Controversial Muslim cleric caught being smuggled into U.S. over Mexico border

Daily Mail, UK/January 28, 2011

U.S. border guards got a surprise when they searched a Mexican BMW and found a hardline Muslim cleric - banned from France and Canada - curled up in the boot.

Said Jaziri, who called for the death of a Danish cartoonist that drew pictures of the prophet Mohammed, was being smuggled into California when he was arrested, along with his driver Kenneth Robert Lawler.

The 43-year-old was deported from Canada to his homeland Tunisia in 2007 after it emerged he had lied on his refugee application about having served jail time in France.

His fire and brimstone sermons and rabble-rousing antics catapulted him into the public eye during his short tenure as imam at a Montreal mosque.

He branded homosexuality a disease and led protests over cartoonist Kurt Westergaard's illustrations poked fun at Islam and were published in a Danish newspaper in 2006.

He also caused anger when he campaigned for a bigger mosque to accommodate Montreal's burgeoning Muslim population.

But after his deportation he complained that he had been physically and mentally tortured during the 13-hour flight repatriating him to Tunisia, a claim Canadian authorities deny.

He was being held as a material witness in the criminal case against Mr Lawler, who has been charged with immigrant smuggling.

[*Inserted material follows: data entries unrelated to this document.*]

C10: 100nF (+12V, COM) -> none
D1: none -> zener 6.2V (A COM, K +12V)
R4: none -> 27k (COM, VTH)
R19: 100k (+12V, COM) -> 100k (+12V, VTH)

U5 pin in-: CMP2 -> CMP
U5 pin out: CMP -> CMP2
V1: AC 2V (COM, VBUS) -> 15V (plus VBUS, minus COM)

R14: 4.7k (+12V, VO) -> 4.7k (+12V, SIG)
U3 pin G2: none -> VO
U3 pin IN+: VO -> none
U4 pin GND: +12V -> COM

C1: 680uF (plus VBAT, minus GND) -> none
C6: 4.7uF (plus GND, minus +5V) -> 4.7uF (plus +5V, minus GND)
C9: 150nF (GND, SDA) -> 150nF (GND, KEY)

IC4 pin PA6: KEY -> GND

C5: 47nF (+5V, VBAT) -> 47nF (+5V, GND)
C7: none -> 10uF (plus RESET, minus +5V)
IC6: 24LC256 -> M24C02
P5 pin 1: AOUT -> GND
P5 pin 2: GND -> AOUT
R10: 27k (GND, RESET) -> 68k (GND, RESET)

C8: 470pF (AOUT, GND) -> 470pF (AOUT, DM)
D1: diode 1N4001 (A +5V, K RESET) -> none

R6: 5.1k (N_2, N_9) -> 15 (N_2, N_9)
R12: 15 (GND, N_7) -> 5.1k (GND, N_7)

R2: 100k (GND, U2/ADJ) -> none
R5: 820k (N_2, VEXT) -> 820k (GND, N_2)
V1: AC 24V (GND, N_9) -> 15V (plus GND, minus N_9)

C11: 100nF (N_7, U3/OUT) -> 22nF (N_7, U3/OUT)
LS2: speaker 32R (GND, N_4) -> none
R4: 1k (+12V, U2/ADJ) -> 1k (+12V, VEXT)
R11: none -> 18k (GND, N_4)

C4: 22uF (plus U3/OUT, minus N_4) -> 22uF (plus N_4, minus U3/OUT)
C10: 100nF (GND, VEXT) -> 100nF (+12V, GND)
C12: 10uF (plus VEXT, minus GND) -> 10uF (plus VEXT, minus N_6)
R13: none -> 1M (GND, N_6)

Jaziri had allegedly paid a Tijuana-based smuggling cartel $5,000 to take him across the border near Tecate, saying he wanted to be taken to a 'safe place anywhere in the U.S.'

According to the court documents, a Mexican guide led Jaziri and a Mexican immigrant over the border fence near Tecate.

They then trekked across the rugged terrain under cover of darkness to a spot popular for drivers who pick up immigrants for smuggling runs into San Diego.

He allegedly told officials he had flown from Africa to Europe, then to Central America and Chetumal, Mexico, on the Mexico-Belize border, where he took a bus to Tijuana.

Lise Garon, a professor of communications at Laval University in Quebec City, told the Los Angeles Times: 'His nickname in Quebec was the controversial imam.

'I think he was deported because people hated his ideas.'

His case drew support from the Muslim community as well as Amnesty International after he claimed he would be tortured if sent back to Tunisia.